Samuel Adams - "Current" album review
Samuel Adams - Current album review
Most noticeably, all of Current focuses on how unconventional usage of programmed electronics interact with the acoustic properties of live instruments.
Releasing September 8th on Other Minds Records, Current presents three pieces, two of which are premiere recordings, by award-winning composer Samuel Adams. The titular work, String Quartet No. 2, Current, is framed by two shorter pieces, one for violin and piano, the other, Shade Studies, a series of electronic etudes for piano. Most noticeably, all of Current focuses on how unconventional usage of programmed electronics interact with the acoustic properties of live instruments. Even though the music itself can be derogatorily labeled repetitive, Adams has established a unique individual way he can control sounds.
Opening with Adams' own version of a pandemic piece, Violin Diptych portrays the same general form and feelings of emptiness in two different movements. The first, "Playing Changes", uses the undulating repetitive figures which are common in Adams' music, peaking with a low electronic drone, grounding the uneasiness of the rocking violin lines. Violinist Karen Gomyo brings excitement and an indefatigable sense of playing to the work, never seeming to tire with Adams' continuous lines. When paralleled against "Changes Move", the music seems to comment and reflect back on the first movement, sorting out the tense progressions and reorganizing them into continuous scrawling lines for violin accompanied by an echoing piano echoing. Suddenly the piano grabs control of the violin, becoming the center of attention before letting Gomyo really shine with an ending expressive line twinged with Romanticism.

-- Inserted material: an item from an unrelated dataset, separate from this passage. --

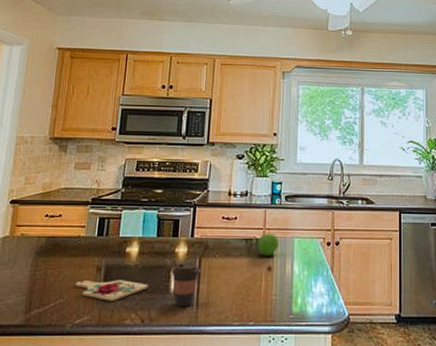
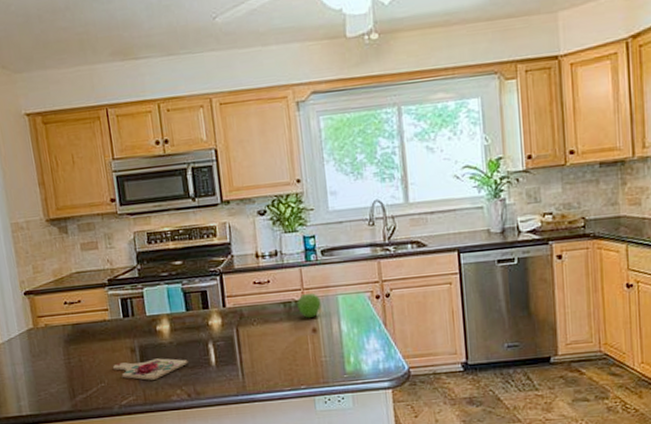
coffee cup: present [171,262,200,307] -> none [208,333,240,379]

The titular work, String Quartet No. 2, Current, is broken in five parts, each exploring how resonance from the electronically triggered snare drum combines with the acoustic string quartet. Using large and small scale repetitions, Adams creates a musical form as a byproduct of his compositional process. Spektral Quartet is the perfect ensemble for Adams' sonic experimentation and the ensemble fully lives up to their renown work in contemporary music as one of their last featured recordings. The first movement's rocking chordal pillars can be described as nothing less than dizzying. The resultant feeling is a perfect example of how Adams uses resonance to create such engaging musical tension by doing next to nothing musically.
The resonating snare drum is a prominent feature of the entire quartet. When added with repetitive string parts, it heavily contributes to the literal sound of constantly moving currents. In fact, the underlying static buzz of the drum is the only musical aspect holding together the five movements. While all five sections are interesting experiments in sound, and interesting at first, the utter lack of development becomes tedious quite quickly. Besides the first movement, primarily due to its brevity, only the third movement engages enough to function successfully by itself. The slow, steady glissando of a high drone note finds strange ways to recontextualize the repeating swelling motif, first presented in the upper strings then again much lower to close off the music.
Shade Studies, which closes the album, is an older example of Adams' work from 2014. Expertly performed here by Conor Hanick, the studies are a set of simple yet luxurious experiments in combining the acoustic resonance of the piano with smooth sine tones. At first the electronics are seemingly unnoticeable, just barely out of ear's reach. Soon enough, waves grow out of Adams' spacey piano lines, collecting a thick tapestry of electronic dissonance which is never directly recognized until after it has completely dissipated.